- Born: Barbara Ann Hult March 19, 1925 Portland, Oregon, U.S.
- Died: February 14, 2018 (aged 92) New York City, New York, U.S.
- Other names: Barbara Hult Lekberg, Barbara A. Hult Lekberg
- Education: University of Iowa, SculptureCenter
- Spouse: Victor Tamerlis ​ ​(m. 1956; died 1992)​
- Children: Zoë Lund
- Awards: Guggenheim Fellowship

= Barbara Lekberg =

American sculptor

Barbara Ann Lekberg (née Barbara Ann Hult; March 19, 1925 – February 14, 2018) was an American sculptor.

== Early life and education ==
Barbara Lekberg was born as Barbara Ann Hult on March 19, 1925, in Portland, Oregon. Her mother was music teacher Mildred Anderson, and her father was in the family lumber business, Melvin Hult. She spent her early childhood in Oregon, and later in Illinois and Iowa.
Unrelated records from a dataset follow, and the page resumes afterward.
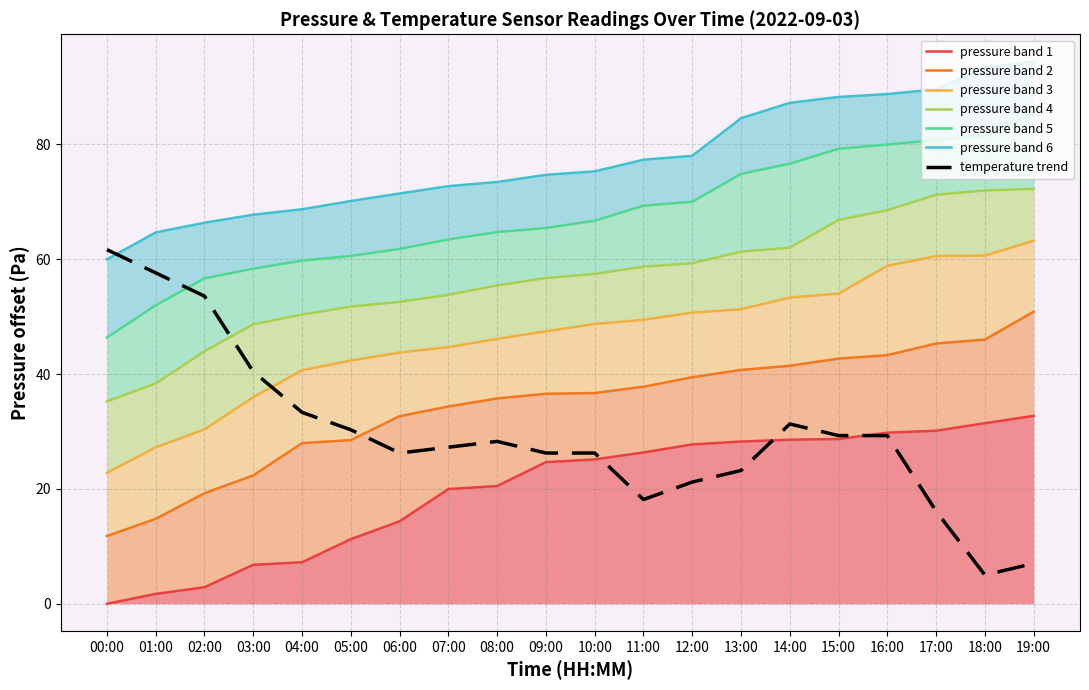

At which label is pressure_band_6 closest to 77?

11:00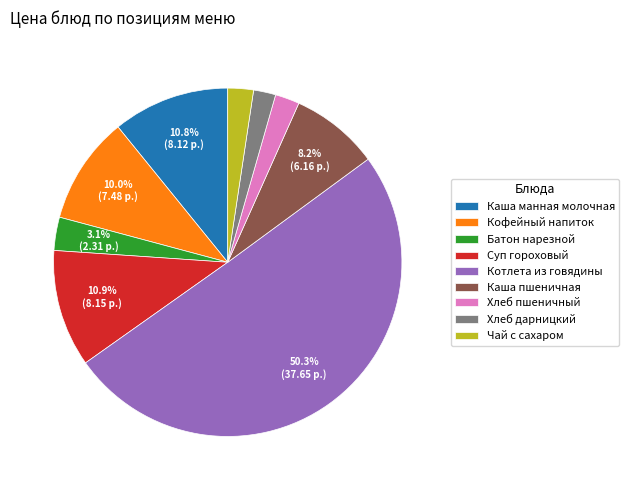

To the nearest percent, what portion does Кофейный напиток represent?

10%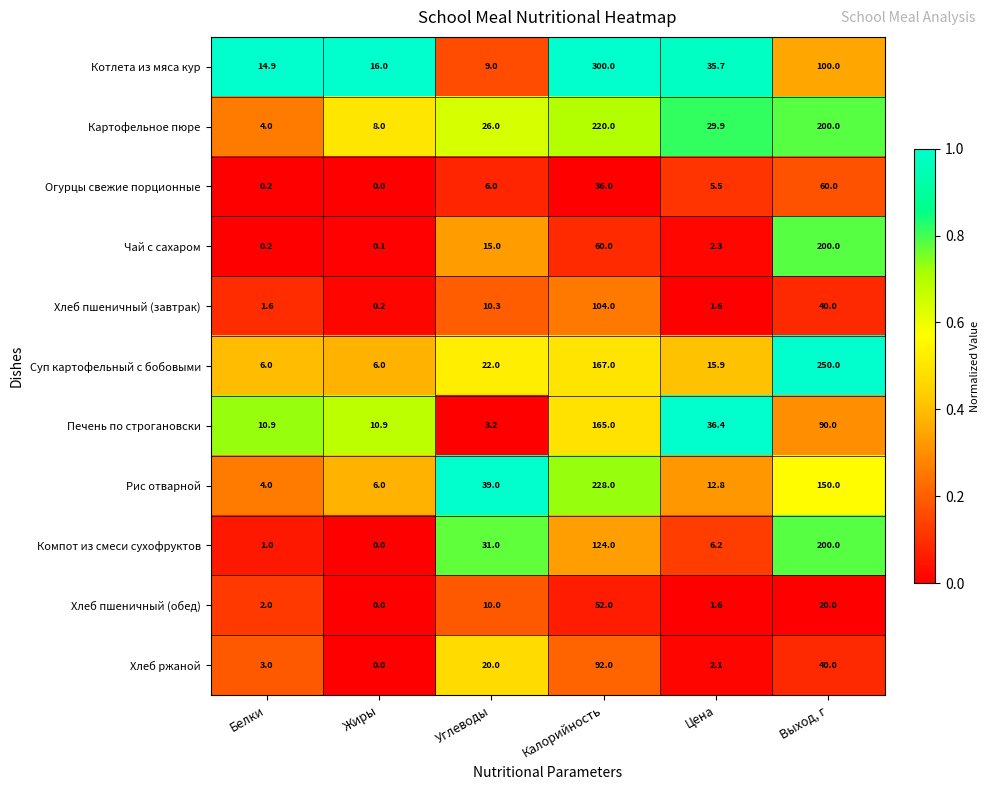

The value of Картофельное пюре at Выход, г is 81.5. True or false?

False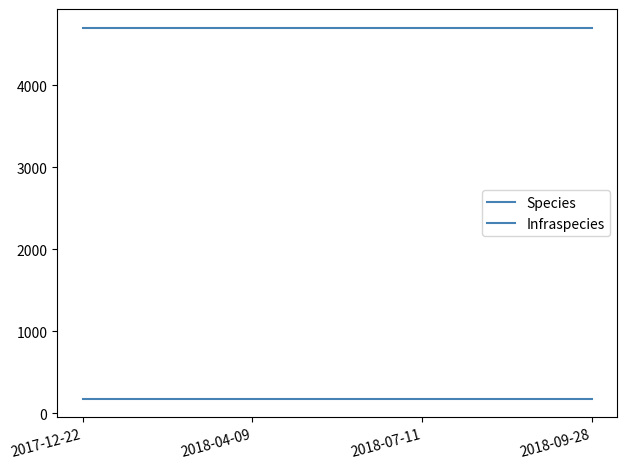

How many series are shown in this chart?

2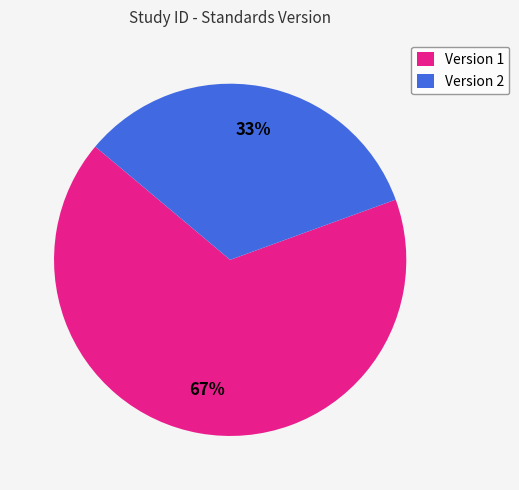

Which category accounts for the majority?

Version 1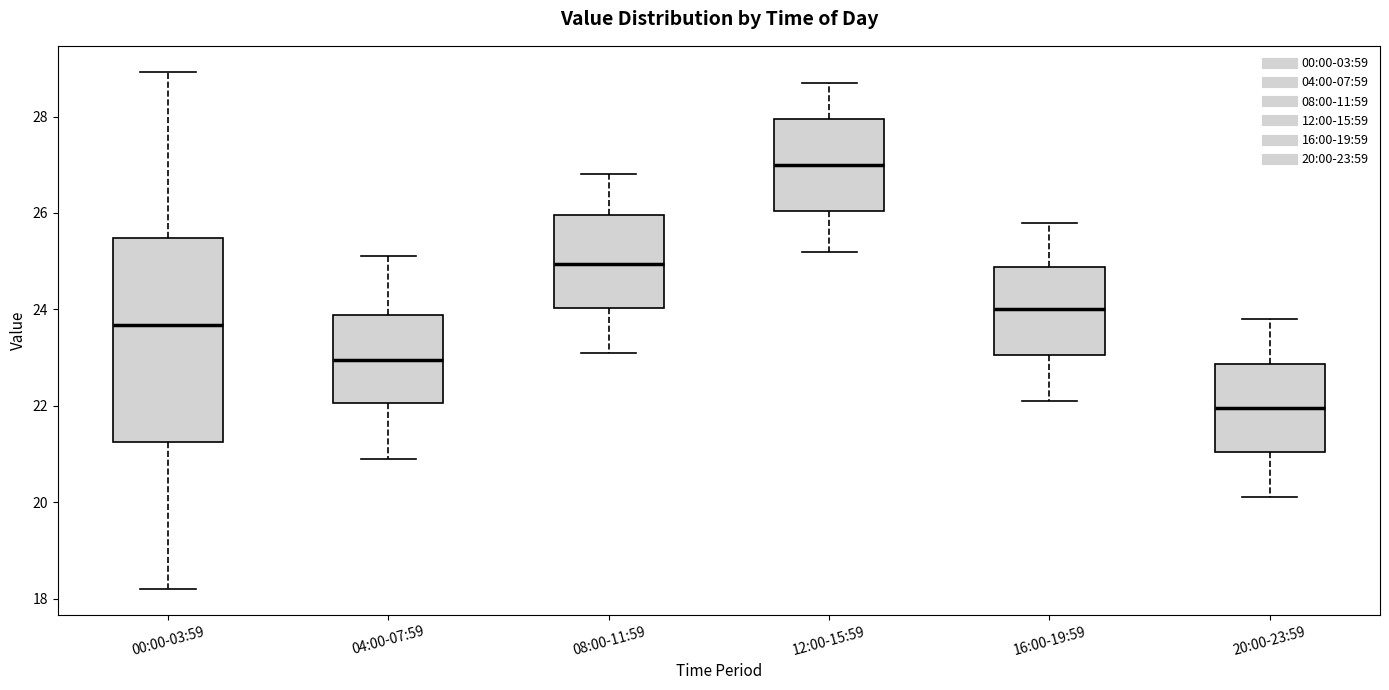

Reading left to right, transcribe this box plot: for each box, give where its median line is, the range the box spans, and where its two whiskers end, as read against the y-axis. The values are not printed on the chart, so give them approximately, as read against the axis.

00:00-03:59: median 23.6, box 21.2 to 25.4, whiskers 18.2 to 29.0
04:00-07:59: median 23.0, box 22.0 to 23.8, whiskers 21.0 to 25.2
08:00-11:59: median 25.0, box 24.0 to 26.0, whiskers 23.2 to 26.8
12:00-15:59: median 27.0, box 26.0 to 28.0, whiskers 25.2 to 28.8
16:00-19:59: median 24.0, box 23.0 to 24.8, whiskers 22.2 to 25.8
20:00-23:59: median 22.0, box 21.0 to 22.8, whiskers 20.2 to 23.8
Lekberg attended University of Iowa, studying sculpture under Humbert Albrizio, Philip Guston, and Mauricio Lasansky. She graduated in 1946 with a B.A. degree in sculpture, and in 1947 with a M.A. degree in art history. She moved to New York City in the late 1940s. Lekberg studied at The Clay Club (now known as the SculptureCenter), under Sahl Swarz and learned how to weld steel sculptures.

== Career ==
Her first solo exhibition was in 1959 at the SculptureCenter. She made large figurative metal sculptures, often involving draped fabrics. Lekberg taught classes at the University of the Arts, from 1981 to 2001.

She was a member of the National Academy of Design. Lekberg was awarded the Guggenheim Fellowship in fine arts two times (1957, 1959).

== Personal life ==
In 1956, she married Victor Tamerlis, a rare-books dealer and together they lived in Greenwich Village. They had a daughter born in 1962, Zoe Tamerlis Lund. The short film Zoe Rising (2014), documented their daughter's life through the memories of Barbara Lekberg.

Lekberg died on February 14, 2018, in a nursing home in the Bronx, after struggling with Alzheimer's disease.